Abstract

The carbon pool stored in soil carbonate is comparable to the soil organic carbon. Therefore, secondary calcite precipitation in supersaturated catchment could be an important, yet poorly constrained, carbon sink within the modern global carbon cycle. The chemical analysis of some dissolved species transported by rivers, such as elevated Sr/Ca and Mg/Ca ratios but also heavy stable Ca isotopic compositions, witness the formation of secondary calcite in rivers draining arid regions. However, in areas affected by active tectonics and rapid physical erosion, co-variations in the fluvial Sr/Ca and Mg/Ca ratios could also be related to incongruent carbonate weathering processes.

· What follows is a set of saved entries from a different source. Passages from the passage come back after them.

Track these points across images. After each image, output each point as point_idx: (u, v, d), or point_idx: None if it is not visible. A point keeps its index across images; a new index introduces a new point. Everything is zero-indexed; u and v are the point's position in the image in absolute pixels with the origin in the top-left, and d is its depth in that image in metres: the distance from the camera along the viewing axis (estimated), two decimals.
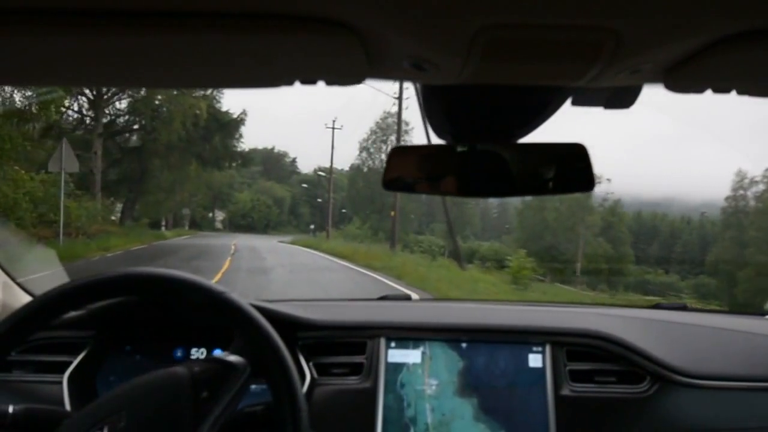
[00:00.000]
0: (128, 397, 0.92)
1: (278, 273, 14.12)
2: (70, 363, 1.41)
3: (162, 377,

Here, we present a model to assess the roles played by incongruent carbonate dissolution and secondary calcite precipitation in modern weathering processes. We tested and applied the model to rivers draining the Himalayan–Tibetan region. The results suggest that regional aridity in the drainage basin promotes carbon sequestration as secondary carbonate but that for a given runoff, incongruent dissolution of carbonate possibly related to rapid physical erosion amplifies such sequestration. The isotopic compositions (13C/12C and 18O/16O) of detrital carbonate transported by the main rivers in South and South-East Tibet imply that around 1% of the suspended material transported by those rivers corresponds to secondary carbonate and can represent between 5% and 15% of the alkalinity flux. Most of these alkalinity transported as particulate material is, nevertheless related to the weathering of carbonate lithologies and is also subjected to dissolution prior its final storage in sedimentary basins. However, on glacial-interglacial timescale this will amplify the significant role of mountain weathering on climatic variations.